You can reuse the instance of those typed CharSequence, so when the
expectation and the actual data matches up, the cost is just setting to
this wrapper and getting from the wrapper, which I hope shouldn't be too
bad.
When the expectation and the actual data didn't match up, being able to
treat them all as CharSequence always help.
> So when there is a text event the parser can call expectText and if it
> is false check if the characters are white space and if so skip.
You don't even need to check the characters==whitespace if you don't
want to. We can silently ignore any misplaced text.

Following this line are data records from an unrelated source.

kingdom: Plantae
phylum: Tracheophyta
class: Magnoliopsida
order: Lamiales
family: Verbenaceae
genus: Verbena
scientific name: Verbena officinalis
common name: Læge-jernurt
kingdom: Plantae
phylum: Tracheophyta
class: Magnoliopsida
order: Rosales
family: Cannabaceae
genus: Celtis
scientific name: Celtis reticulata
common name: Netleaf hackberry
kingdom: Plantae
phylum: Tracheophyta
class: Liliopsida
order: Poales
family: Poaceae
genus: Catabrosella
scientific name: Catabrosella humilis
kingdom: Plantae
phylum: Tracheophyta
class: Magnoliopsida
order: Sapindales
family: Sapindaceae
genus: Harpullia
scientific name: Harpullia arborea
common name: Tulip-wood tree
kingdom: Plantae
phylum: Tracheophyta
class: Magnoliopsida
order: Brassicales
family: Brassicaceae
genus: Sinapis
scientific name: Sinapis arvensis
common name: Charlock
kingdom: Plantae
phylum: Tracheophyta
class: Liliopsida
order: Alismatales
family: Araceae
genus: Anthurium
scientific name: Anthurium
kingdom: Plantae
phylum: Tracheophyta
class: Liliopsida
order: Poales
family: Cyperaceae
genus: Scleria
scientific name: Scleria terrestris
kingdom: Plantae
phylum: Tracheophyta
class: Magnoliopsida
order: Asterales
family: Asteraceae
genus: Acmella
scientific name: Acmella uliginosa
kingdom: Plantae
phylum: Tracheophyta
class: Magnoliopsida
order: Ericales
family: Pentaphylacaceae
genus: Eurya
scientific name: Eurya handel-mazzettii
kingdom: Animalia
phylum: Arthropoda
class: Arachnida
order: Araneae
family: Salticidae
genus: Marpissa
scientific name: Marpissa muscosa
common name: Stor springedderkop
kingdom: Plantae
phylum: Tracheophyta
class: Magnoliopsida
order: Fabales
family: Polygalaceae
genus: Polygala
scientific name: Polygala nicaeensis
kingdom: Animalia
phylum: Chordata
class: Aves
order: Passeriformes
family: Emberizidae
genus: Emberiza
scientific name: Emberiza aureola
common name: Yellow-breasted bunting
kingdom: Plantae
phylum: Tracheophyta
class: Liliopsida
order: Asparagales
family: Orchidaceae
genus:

> I am wondering if it would be efficient to have a method that combines
> an element event with a text event. Since for a lot of binding cases
> this type of patter will occur:
>
> <e>foo</e>
> <e>bar</e>
> <e>baz</e>
This is a possibility that we should consider. On the first look,
however, if we ask the parser to recognize this pattern, that might be
costly enough to cancel any benefit.
For example, in SAX, to do this you need to hold off two events at
least, plus buffer copy, and you also need to copy an attribute for <e>
in case what you eventually see is <e>foo<e>...
>> I don't know if this applies to FI --- maybe it normally doesn't have
>> whitespaces for indentation.
>>
>
> It will if it is in the infoset. Usually such strings will be small and
> indexed so we could have a special flag to indicate white space so that
> we do not need to keep rechecking. For SOAP messages there is unlikely
> to be any indentation for efficiency reasons so i am not sure it is
> worth the additional effort to cache whitespace information.
>
> Paul.
>
--
Kohsuke Kawaguchi
Sun Microsystems kohsuke.kawaguchi_at_sun.com